Sharing Some Context On Our New Pipelines Step Sizes

Hi all,

Since releasing our new Pipelines Runtime we've received a huge amount of positive feedback, widespread adoption, and also a range of questions relating to some of the more low-level details of how the new runtime works and what the plans are for it over the next few months.

One specific question that has been raised a few times is relating to IP Allow Listing and our 1/2x step sizes. In particular, people wanting to understand the reasoning behind restricting the `atlassian-ip-ranges` capability to 4/8x step sizes. 

In light of these questions, I'd like to share some context around the decisions so everyone can understand the thinking.


Fundamentally, the decision to restrict the `atlassian-ip-ranges` to 4x/8x steps comes down to a function of "cost" & "customer fairness" (for lack of a better word).

You may/may-not be aware that over the last few years, cloud infrastructure vendors have changed the way they charge for services, and one area in particular that has impacted is network ingress/egress. To put it bluntly, the cost per MB of traffic via a static-IP has grown exponentially over the last few years, to the point that >50% of the cost of running Pipelines as a service was being consumed by the network traffic via those static IP addresses alone.

Where this gets more complicated is the fact that only a tiny minority of customers actually leverage IP Allow-Listing, so essentially a huge portion of the cost of running the service was being spread across every single customer, but the benefit that cost was paying for was only being gained by a very small minority (<10%) - something we believe is not fair from a customers point of view.

Given the rapidly rising cost of providing static IP's as standard, we were left with effectively two options:

  1. Keep static IP's as a standard feature for all builds (noting that competitor services do not offer static IP's at all, let alone for all builds), and implementing a non-trivial cost increase for all build sizes to cover the cost of the static IP's.
  2. Restricting static IP addresses to larger step sizes, allowing us to more feasibly absorb the increased cost of providing them.

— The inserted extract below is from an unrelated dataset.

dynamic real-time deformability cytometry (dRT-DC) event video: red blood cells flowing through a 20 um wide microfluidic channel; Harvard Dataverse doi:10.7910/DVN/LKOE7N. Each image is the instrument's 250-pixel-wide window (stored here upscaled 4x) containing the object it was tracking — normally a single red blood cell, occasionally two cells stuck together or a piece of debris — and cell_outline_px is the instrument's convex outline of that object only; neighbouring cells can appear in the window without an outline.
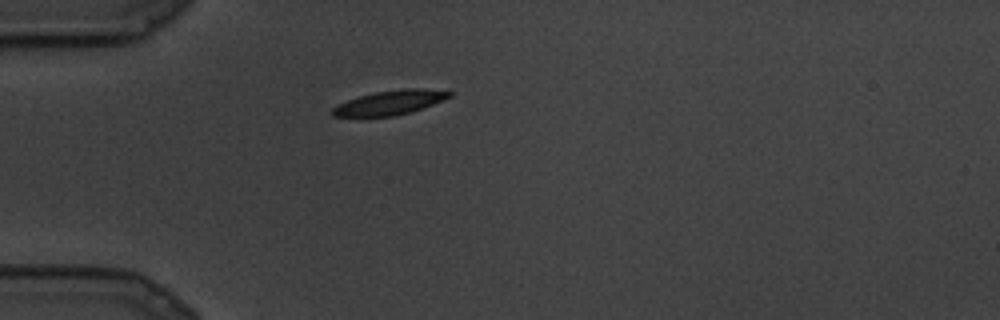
{"species": "common noctule bat (a hibernating species)", "species_latin": "Nyctalus noctula", "temperature_condition": "cold", "stored_images_in_passage": 10, "camera_frame_rate_fps": 3000, "um_per_image_px": 0.085, "animal": {"sex": "male", "body_mass_g": 19.5, "forearm_length_mm": 54.6}, "frame": {"image": 1, "passage_image": 1, "time_ms": 0.0, "image_size_px": [1000, 320], "cell_outline_px": [[452, 96], [432, 104], [408, 112], [392, 116], [332, 116], [332, 108], [336, 104], [360, 96], [376, 92], [408, 88], [424, 88], [452, 92]], "centroid_in_image_um": [33.12, 8.71], "position_along_channel_um": 51.9, "area_um2": 16.18}}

Removing static IP's for 1/2x steps allows us to continue offering those step-sizes at the price-point they are currently being offered at, the alternative would have been a pretty significant price increase, which we obviously wanted to avoid.

4/8x steps are, by nature, much more heavily utilised by customers at the more "mature" end of the DevOps spectrum, and we are expecting there to be a much higher overlap between customers implementing 4/8x steps, and customers using IP allow-listing, reducing the imbalance of value being provided to customers who are/aren't using that feature.

A few notes to end on:

  • We did consider the option of offering some kind of "1/2x premium" which would include the ability to run those steps with static IP's for an incrementally higher cost.

    • However, once we ran the numbers on what those steps would have to be priced at in order to cover the significantly higher network costs, it didn't make sense to offer that option at all.

    • The pricing that would be required for those steps to be commercially sustainable would have put them within a stone-throw of the price of a 4x step anyway, making the whole offering redundant.

  • The floating IP model being moved to for our 1/2x steps is the same model already used by all other Tier 1 SCM + CI/CD providers for all of their step sizes.

    • Even after this change, we will still be the only service in our space that provide any way to implement static IP's for builds without having to spin up your own runners.

    • All other equivalent providers operate exclusively off dynamic IP ranges for their SaaS tier CI/CD services.

    • We are very aware of the importance of this functionality from a security & compliance perspective, and we have put in significant effort to continue to make this available to customers quickly and easily, without requiring them to do things like spin up dedicated runners.